Nicolas Sarkozy, invité de Jean-Jacques Bourdin sur RMC le 8 mars 2012.

Nicolas Sarkozy, invité de Jean-Jacques Bourdin sur RMC le 8 mars 2012. - RMC

L'interview de l'ancien président chez Jean-Jacques Bourdin sur RMC en 2012 refait surface à chaque étape importante de Nicolas Sarkozy en politique.

Nicolas Sarkozy osera-t-il encore s'avancer sur son avenir en cas d'échec à la primaire de la droite? L'ancien président a annoncé ce lundi sa candidature dans la pré-élection pour accéder à la course à l'Elysée dans un livre à paraître mercredi, Tout pour la France, édité chez Plon. L'ex-chef de l'Etat vient de quitter la présidence du parti Les Républicains pour se consacrer à sa campagne mais une vidéo embarrassante refait surface à chaque tentative de reconquête du pouvoir de Nicolas Sarkozy.

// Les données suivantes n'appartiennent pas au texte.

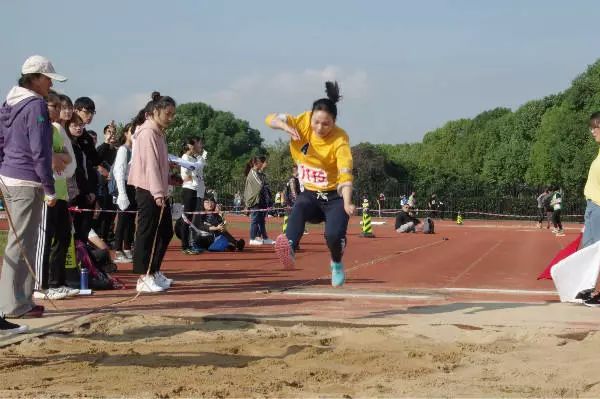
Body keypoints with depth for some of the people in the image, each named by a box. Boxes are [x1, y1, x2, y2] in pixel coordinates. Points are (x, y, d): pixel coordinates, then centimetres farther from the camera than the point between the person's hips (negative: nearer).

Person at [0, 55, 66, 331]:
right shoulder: (36, 105, -14)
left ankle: (22, 301, 26)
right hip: (27, 184, -9)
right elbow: (39, 151, -18)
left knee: (22, 243, 18)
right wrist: (50, 189, -13)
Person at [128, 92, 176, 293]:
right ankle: (143, 279, -1)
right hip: (148, 191, -10)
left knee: (165, 232, 14)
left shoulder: (159, 133, 18)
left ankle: (154, 272, 24)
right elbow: (150, 164, -19)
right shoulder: (147, 133, -12)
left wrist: (163, 191, 9)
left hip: (159, 193, 10)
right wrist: (157, 192, -24)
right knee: (147, 234, -5)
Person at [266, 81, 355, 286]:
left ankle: (336, 264, 12)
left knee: (334, 235, -23)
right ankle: (289, 247, -57)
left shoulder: (340, 140, -20)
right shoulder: (303, 122, -9)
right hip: (310, 194, 3)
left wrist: (347, 203, -48)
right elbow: (271, 119, -11)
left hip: (334, 195, -3)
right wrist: (285, 126, -34)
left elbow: (345, 174, -32)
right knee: (299, 209, -31)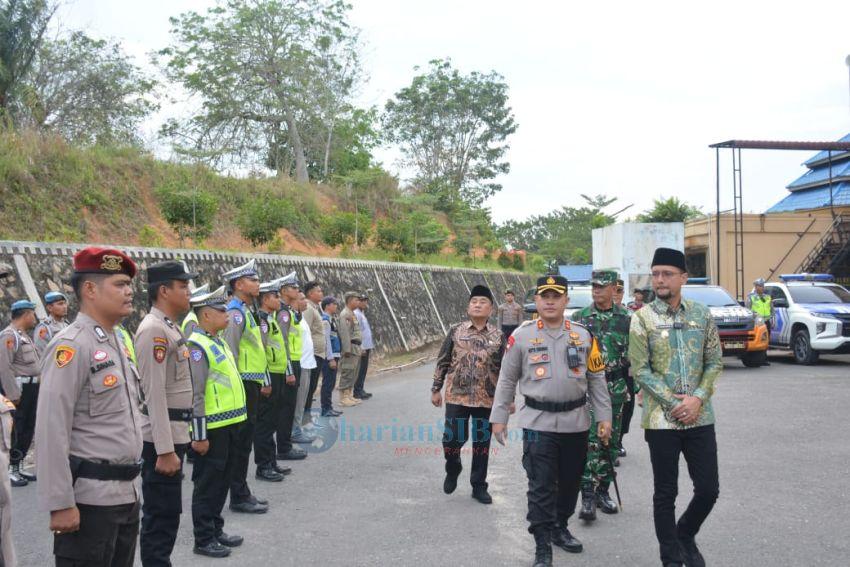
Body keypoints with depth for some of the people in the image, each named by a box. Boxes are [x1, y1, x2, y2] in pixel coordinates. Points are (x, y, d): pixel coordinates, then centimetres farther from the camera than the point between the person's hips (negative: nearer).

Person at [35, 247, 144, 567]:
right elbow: (51, 432, -19)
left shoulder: (116, 342, 13)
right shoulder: (71, 346, -15)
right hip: (89, 499, -9)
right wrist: (60, 503, -19)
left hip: (126, 492, 9)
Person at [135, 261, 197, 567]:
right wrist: (165, 450, -23)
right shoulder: (153, 330, -18)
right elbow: (154, 393, -22)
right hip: (162, 438, -10)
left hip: (174, 433, 10)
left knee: (167, 513, 18)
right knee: (160, 515, -1)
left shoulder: (169, 327, 13)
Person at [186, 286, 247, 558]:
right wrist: (199, 435, -20)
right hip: (213, 428, -9)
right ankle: (203, 539, 15)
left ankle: (216, 529, 31)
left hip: (230, 424, 9)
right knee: (207, 484, 3)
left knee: (223, 481, 18)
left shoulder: (219, 342, 13)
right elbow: (195, 395, -20)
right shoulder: (197, 346, -17)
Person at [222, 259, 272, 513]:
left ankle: (242, 492, 24)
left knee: (245, 439, 15)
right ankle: (239, 497, 6)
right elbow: (231, 352, -20)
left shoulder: (248, 311, 16)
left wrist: (264, 381, 20)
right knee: (242, 441, -2)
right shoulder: (236, 312, -15)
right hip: (243, 384, -10)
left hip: (252, 383, 10)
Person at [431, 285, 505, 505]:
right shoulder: (456, 331, 0)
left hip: (486, 399, 0)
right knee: (452, 439, 4)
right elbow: (443, 362, 5)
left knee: (481, 443, 8)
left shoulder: (498, 336, 1)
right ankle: (452, 471, 35)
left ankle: (479, 486, 23)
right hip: (456, 396, 0)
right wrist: (436, 389, 3)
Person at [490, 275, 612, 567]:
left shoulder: (583, 335, 4)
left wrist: (604, 417, 5)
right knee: (541, 487, -3)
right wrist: (499, 418, 0)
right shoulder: (521, 335, -3)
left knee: (570, 481, 15)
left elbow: (596, 379, 9)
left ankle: (560, 529, 36)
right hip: (538, 423, -3)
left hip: (576, 423, 3)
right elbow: (507, 380, 2)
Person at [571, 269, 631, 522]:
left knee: (610, 442, 10)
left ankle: (602, 491, 22)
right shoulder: (579, 318, 2)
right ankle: (588, 496, -7)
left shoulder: (626, 319, 5)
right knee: (590, 442, -9)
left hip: (615, 388, 2)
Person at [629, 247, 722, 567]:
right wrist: (674, 404, -15)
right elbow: (641, 370, -8)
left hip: (700, 417, 3)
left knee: (709, 489, 5)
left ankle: (685, 535, 32)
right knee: (666, 494, 6)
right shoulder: (642, 318, -4)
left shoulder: (702, 315, 4)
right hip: (662, 419, -2)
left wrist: (697, 399, -10)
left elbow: (714, 362, 5)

"Je ferai autre chose, quoi, je ne sais pas"

En mars 2012, le chef de l'Etat en fonction, candidat à sa réélection, est l'invité de Jean-Jacques Bourdin sur RMC. Le journaliste lui demande si en cas défaite à la présidentielle, il arrêterait la politique. Nicolas Sarkozy lui répond d'un oui franc et assuré, sourire aux lèvres. Le journaliste s'assure alors qu'il a bien compris la réponse.

"Si vous me posez la question une troisième fois, je vous le dis, oui!", enfonce le clou l'homme politique. "Je ferai autre chose, quoi, je ne sais pas", poursuit-il.

Déjà en septembre 2014, au moment où il avait annoncé son retour en politique sur Facebook, l'extrait était ressorti des archives suscitant de nombreuses remarques ironiques. Comme à cette époque, les internautes n'ont pas manqué ce lundi de souligner la promesse non tenue.

Certains politiques font aussi référence à cette interview, c'est le cas de Florian Philippot, vice-président du Front national, sur BFMTV qui est allé jusqu'à traiter Nicolas Sarkozy de "super menteur". Pour le numéro deux du FN, l'auteur de Tout pour la France a "l'habitude de trahir ses promesses, jusqu'à celle-ci malheureusement".